(What the task requires)
Begin at the top of the records below and print each line exactly until the line containing "exposure_s: 1/640" has been printed; any pictures are to be left out.

(Items from a dataset)
::::::::::

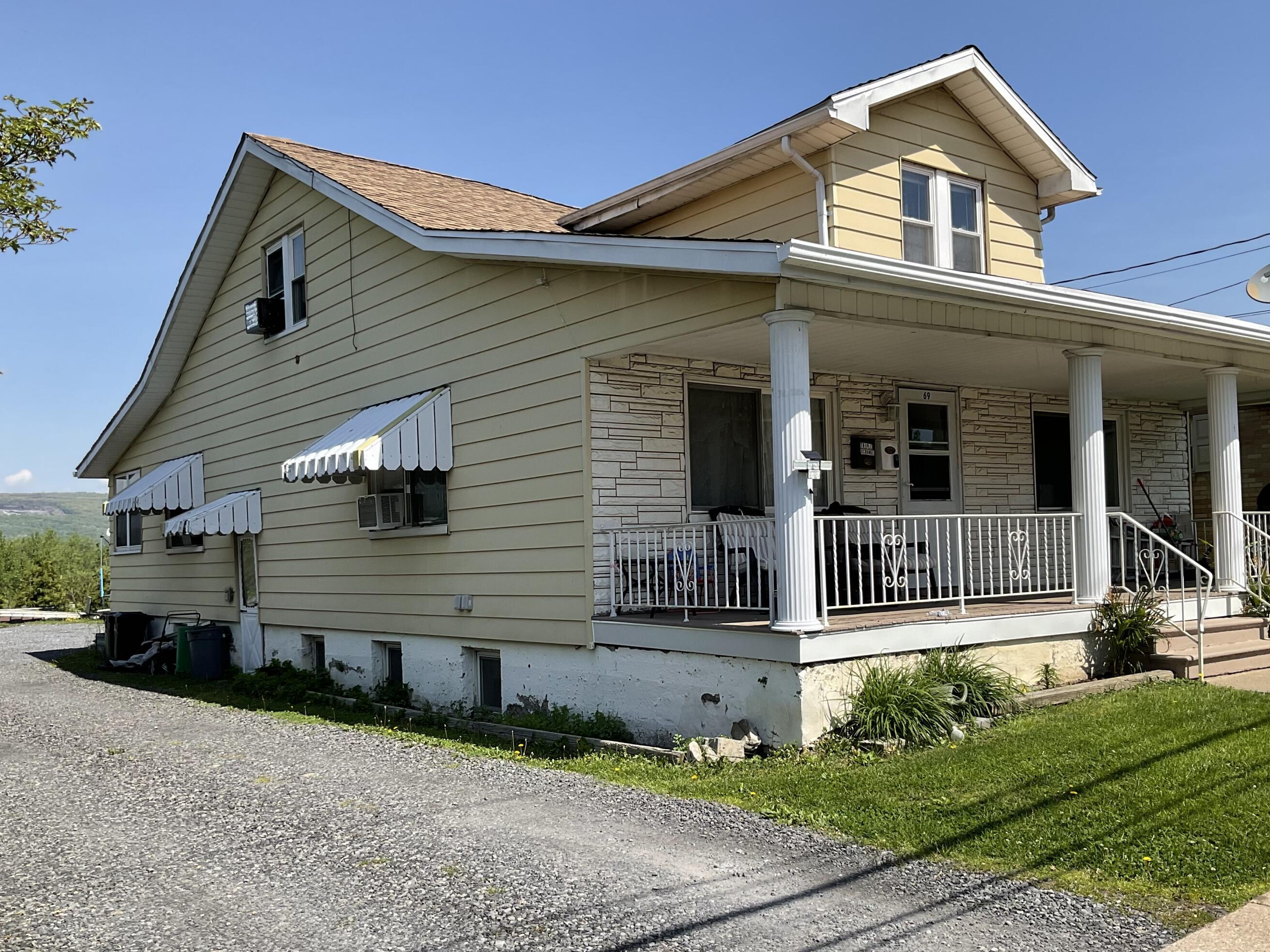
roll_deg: +1.6
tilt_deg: +0.7
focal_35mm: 33
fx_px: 1211
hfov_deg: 55.3
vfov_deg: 42.9
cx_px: 670
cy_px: 528
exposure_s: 1/1786
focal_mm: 3
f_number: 1.8
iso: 16
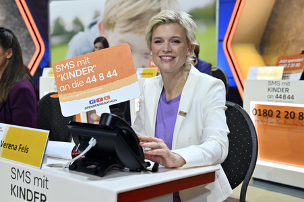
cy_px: 101
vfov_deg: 32.6
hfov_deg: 47.4
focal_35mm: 41
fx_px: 346
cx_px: 152
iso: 1000
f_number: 4
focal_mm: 41
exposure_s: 1/200
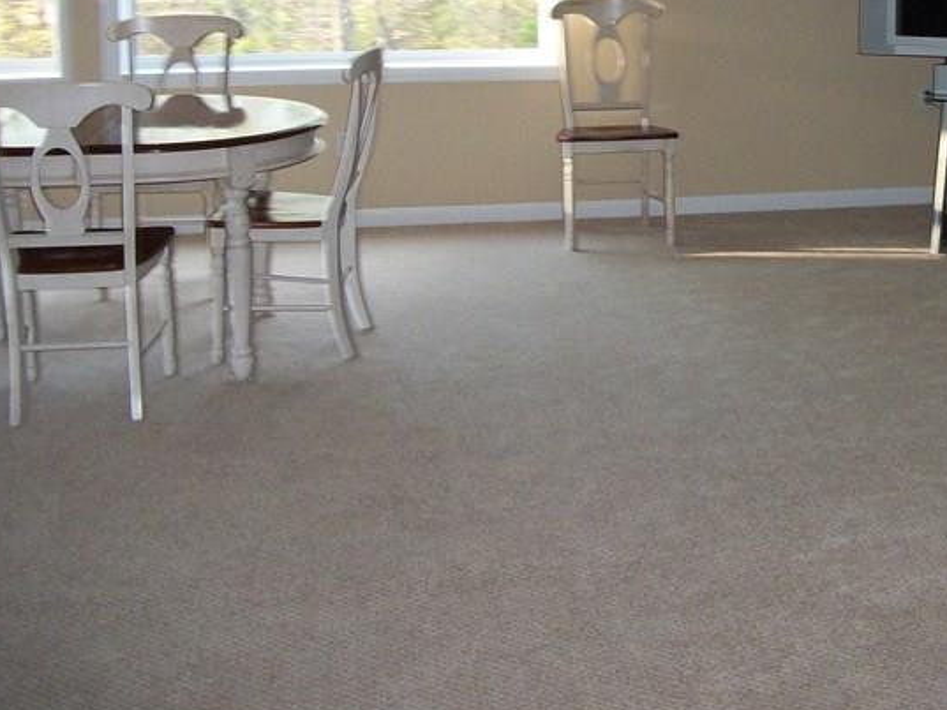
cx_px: 771
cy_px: 56
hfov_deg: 30.8
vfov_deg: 23.3
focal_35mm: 61
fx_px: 1669
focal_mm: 5.7
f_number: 2.9
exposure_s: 1/60
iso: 250
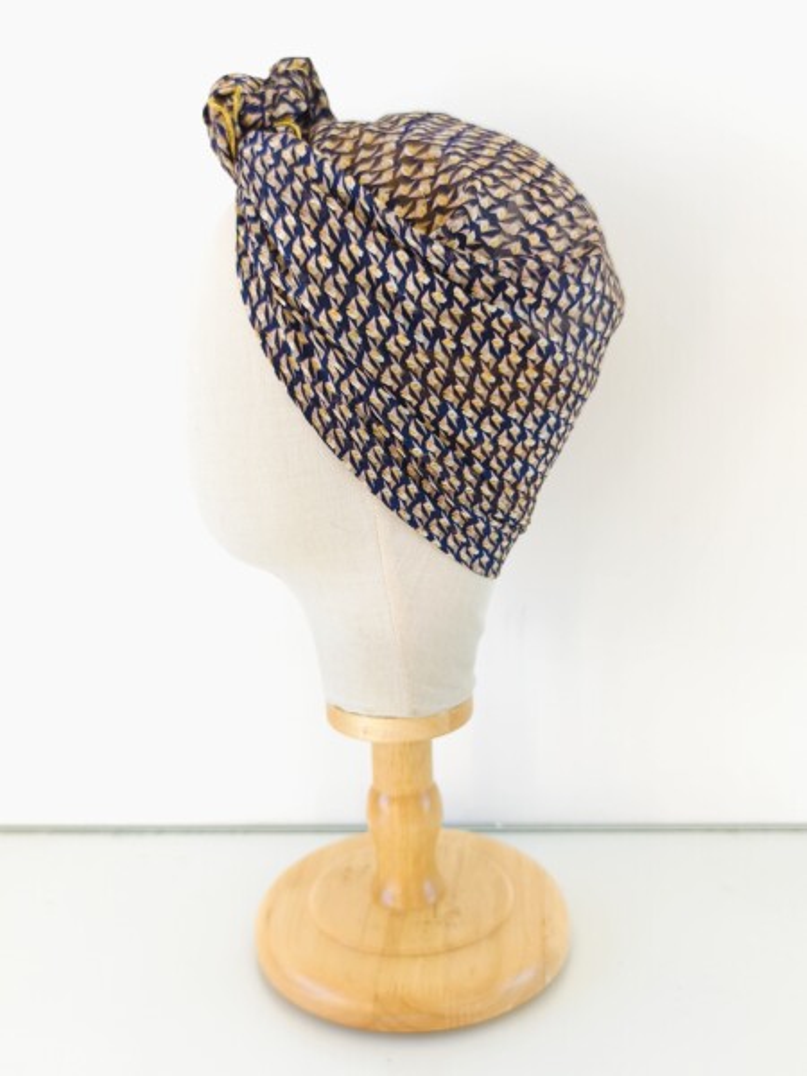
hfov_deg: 44.2
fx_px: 995
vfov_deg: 56.8
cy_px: 538
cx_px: 404
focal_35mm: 32
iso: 50
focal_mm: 6.14
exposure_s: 1/30
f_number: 1.65
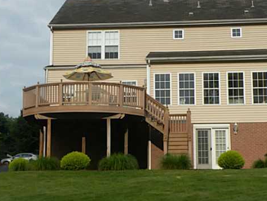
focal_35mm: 71
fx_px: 548
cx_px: 146
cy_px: 94
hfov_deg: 27.4
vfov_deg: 20.7
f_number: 6.3
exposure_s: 1/215
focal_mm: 7.4
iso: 64
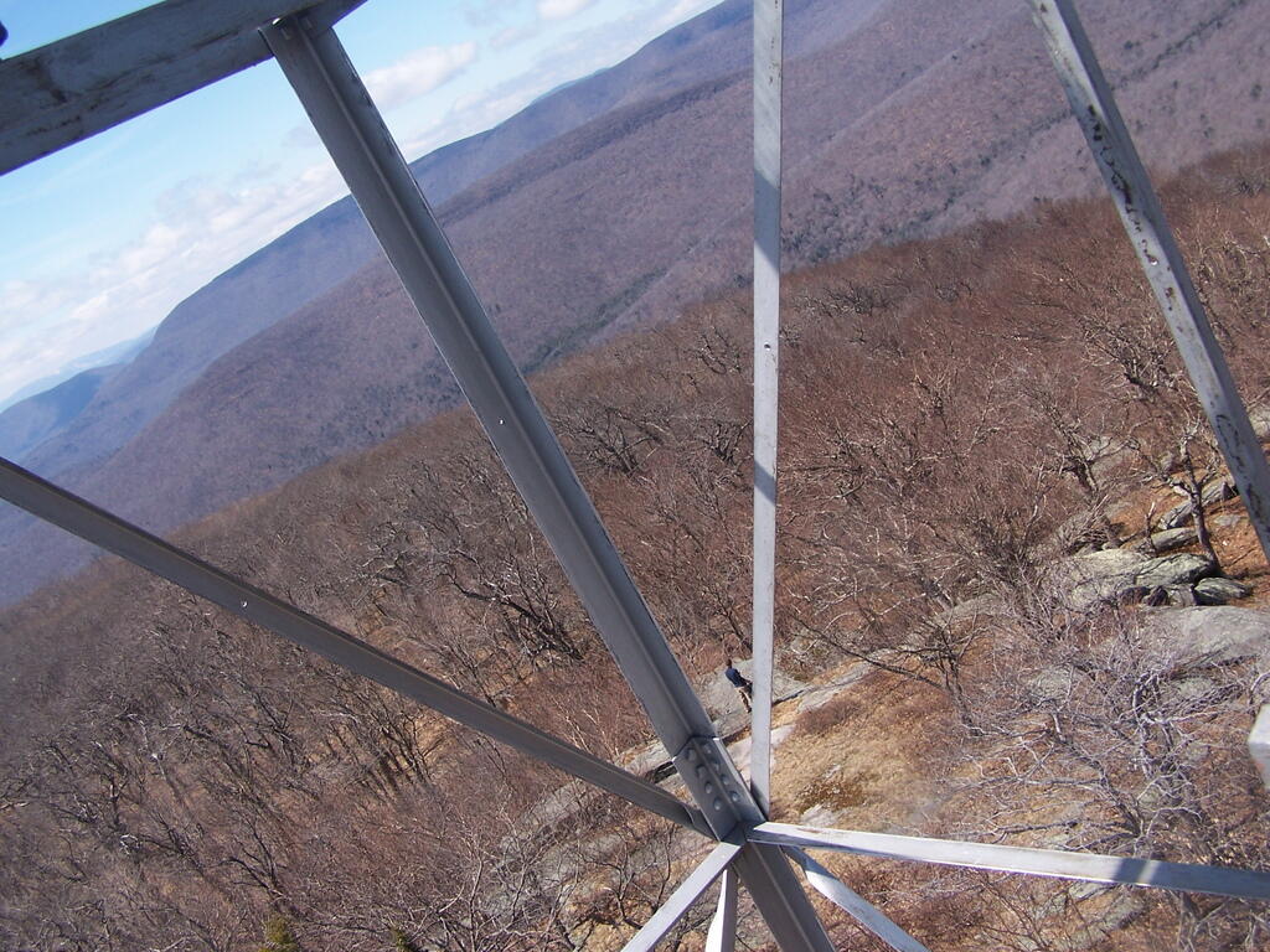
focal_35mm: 38
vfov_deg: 37.7
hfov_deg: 49.0
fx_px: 1394
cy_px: 476
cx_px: 635
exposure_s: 1/640
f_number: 4
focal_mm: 6.3
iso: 80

::::::::::

(Task output)
roll_deg: +1.6
tilt_deg: +0.7
focal_35mm: 33
fx_px: 1211
hfov_deg: 55.3
vfov_deg: 42.9
cx_px: 670
cy_px: 528
exposure_s: 1/1786
focal_mm: 3
f_number: 1.8
iso: 16
cy_px: 101
vfov_deg: 32.6
hfov_deg: 47.4
focal_35mm: 41
fx_px: 346
cx_px: 152
iso: 1000
f_number: 4
focal_mm: 41
exposure_s: 1/200
cx_px: 771
cy_px: 56
hfov_deg: 30.8
vfov_deg: 23.3
focal_35mm: 61
fx_px: 1669
focal_mm: 5.7
f_number: 2.9
exposure_s: 1/60
iso: 250
hfov_deg: 44.2
fx_px: 995
vfov_deg: 56.8
cy_px: 538
cx_px: 404
focal_35mm: 32
iso: 50
focal_mm: 6.14
exposure_s: 1/30
f_number: 1.65
focal_35mm: 71
fx_px: 548
cx_px: 146
cy_px: 94
hfov_deg: 27.4
vfov_deg: 20.7
f_number: 6.3
exposure_s: 1/215
focal_mm: 7.4
iso: 64
focal_35mm: 38
vfov_deg: 37.7
hfov_deg: 49.0
fx_px: 1394
cy_px: 476
cx_px: 635
exposure_s: 1/640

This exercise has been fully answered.